Fig. 18 is a graph showing the effect of shpara-1 on P19 cell differentiation in a high-sugar environment.
Fig. 19 is a graph showing the results of quantitative analysis of the effect of shpara-1 on P19 cell differentiation in a high-sugar environment.
Detailed Description
In order to make the objects, technical solutions and effects of the present invention clearer and clearer, the present invention is further described in detail below with reference to examples. It should be understood that the specific embodiments described herein are merely illustrative of the invention and are not intended to limit the invention.
Cell tools including P19 neural stem cell-like cells listed in the context of the present invention are commercially available and cultured according to conventional methods in cell biology, unless otherwise specified. All cell lines were identified by short tandem repeat analysis of the chinese typical culture collection (wuhan) and verified for the presence of mycoplasma contamination using a PCR assay kit (shanghai Biothrive Sci) while being cryopreserved in liquid nitrogen and used for subsequent experiments. The reagents used in the present invention are commercially available. The experimental methods and techniques used in the present invention, such as P19 cell culture, Western blot, molecular cloning, PCR, immunofluorescent staining, laser confocal, flow cytometry and animal experiments, are all conventional methods and techniques in the art.
Representative results from selection of biological experimental replicates are presented in the context figure, and data are presented as mean ± SD and mean ± SEM as specified in the figure. All experiments were repeated at least three times. Data were analyzed using GraphPad Prism 5.0 or SPSS 20.0 software. And comparing the difference of the mean values of two or more groups by using a t test or an analysis of variance. p < 0.05 was considered a significant difference.
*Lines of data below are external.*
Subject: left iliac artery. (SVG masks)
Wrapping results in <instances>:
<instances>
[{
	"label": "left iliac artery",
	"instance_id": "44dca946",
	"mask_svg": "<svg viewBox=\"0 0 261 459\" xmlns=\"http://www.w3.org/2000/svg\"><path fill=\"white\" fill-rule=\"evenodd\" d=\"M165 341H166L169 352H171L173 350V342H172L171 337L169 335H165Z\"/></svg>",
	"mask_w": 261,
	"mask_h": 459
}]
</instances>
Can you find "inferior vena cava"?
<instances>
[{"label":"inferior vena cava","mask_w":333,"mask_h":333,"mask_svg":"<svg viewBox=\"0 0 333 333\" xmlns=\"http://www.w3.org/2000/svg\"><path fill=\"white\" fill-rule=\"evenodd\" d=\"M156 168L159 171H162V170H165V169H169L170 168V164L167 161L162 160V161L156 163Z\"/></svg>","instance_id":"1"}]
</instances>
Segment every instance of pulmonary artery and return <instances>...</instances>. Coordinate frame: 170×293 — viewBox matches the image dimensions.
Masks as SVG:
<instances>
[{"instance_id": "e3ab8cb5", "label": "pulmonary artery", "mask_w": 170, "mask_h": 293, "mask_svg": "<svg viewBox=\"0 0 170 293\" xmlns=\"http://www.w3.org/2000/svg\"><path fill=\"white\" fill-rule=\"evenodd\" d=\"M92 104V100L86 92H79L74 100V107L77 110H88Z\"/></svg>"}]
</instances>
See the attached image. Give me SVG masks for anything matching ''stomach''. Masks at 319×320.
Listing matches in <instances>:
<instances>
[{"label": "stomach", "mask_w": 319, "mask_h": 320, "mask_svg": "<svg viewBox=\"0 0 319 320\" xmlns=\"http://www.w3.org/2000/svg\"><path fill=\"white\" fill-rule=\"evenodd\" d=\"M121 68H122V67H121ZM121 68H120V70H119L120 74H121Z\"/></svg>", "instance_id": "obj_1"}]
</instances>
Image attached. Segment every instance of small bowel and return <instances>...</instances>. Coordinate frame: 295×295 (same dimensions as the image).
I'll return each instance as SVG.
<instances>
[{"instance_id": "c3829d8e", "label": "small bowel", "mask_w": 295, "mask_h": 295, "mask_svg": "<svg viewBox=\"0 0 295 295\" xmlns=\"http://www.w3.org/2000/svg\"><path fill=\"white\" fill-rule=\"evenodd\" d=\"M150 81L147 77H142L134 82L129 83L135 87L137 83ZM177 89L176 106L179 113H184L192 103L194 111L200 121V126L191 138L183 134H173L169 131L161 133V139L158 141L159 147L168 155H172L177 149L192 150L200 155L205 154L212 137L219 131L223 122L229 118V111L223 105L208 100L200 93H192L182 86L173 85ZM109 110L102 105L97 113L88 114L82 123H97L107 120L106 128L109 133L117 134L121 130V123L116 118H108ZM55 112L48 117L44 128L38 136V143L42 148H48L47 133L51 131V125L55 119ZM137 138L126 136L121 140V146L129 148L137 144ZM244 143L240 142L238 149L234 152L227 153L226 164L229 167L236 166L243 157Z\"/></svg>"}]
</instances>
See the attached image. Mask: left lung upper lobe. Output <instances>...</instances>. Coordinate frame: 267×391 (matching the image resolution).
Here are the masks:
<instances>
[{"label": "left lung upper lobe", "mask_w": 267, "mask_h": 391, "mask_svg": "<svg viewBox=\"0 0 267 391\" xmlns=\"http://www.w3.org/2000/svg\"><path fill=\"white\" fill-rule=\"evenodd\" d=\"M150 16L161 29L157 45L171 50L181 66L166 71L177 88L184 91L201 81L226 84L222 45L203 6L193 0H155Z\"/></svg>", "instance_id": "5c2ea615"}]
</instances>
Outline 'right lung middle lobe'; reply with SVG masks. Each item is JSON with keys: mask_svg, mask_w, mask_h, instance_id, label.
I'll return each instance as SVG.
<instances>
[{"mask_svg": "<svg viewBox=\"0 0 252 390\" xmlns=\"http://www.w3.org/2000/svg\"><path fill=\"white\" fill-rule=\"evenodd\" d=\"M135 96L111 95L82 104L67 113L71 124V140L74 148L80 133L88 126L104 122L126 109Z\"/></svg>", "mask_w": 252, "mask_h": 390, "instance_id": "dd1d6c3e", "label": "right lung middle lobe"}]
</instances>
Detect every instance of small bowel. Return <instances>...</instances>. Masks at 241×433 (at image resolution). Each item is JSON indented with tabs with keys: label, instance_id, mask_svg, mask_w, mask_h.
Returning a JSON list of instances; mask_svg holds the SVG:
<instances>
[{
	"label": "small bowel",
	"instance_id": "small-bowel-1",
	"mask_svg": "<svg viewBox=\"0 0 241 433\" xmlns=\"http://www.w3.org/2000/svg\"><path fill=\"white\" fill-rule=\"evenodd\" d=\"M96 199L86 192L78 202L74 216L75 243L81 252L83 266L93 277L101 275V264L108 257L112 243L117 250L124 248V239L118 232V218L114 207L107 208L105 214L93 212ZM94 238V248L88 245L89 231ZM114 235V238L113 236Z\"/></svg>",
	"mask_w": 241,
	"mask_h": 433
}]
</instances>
Example 1 Effect of high sugar Environment on neuronal Stem cell differentiation
(1) Adding Retinoic Acid (RA) into P19 mouse neural stem cell-like cells to construct a model of differentiation of P19 cells into neurons (as shown in FIG. 1);
(2) dividing the cell models in the step (1) into two groups, wherein the group 1 is a control group, culturing is carried out under normal conditions (normal glucose, 5 mM), the group 2 is a high-sugar group, and high-sugar culture conditions (high-concentration glucose, 30 mM) are given, so that the gestational hyperglycemia is simulated, and the influence of high sugar on the differentiation of the neuron stem cells is observed;
(3) after the administration of high sugar, the mRNA and protein expression levels of Tuj1 and GFAP in the two groups of cells were measured by Western blot on days 3, 5 and 7 after the induction of cell differentiation, respectively, and the cell growth was analyzed.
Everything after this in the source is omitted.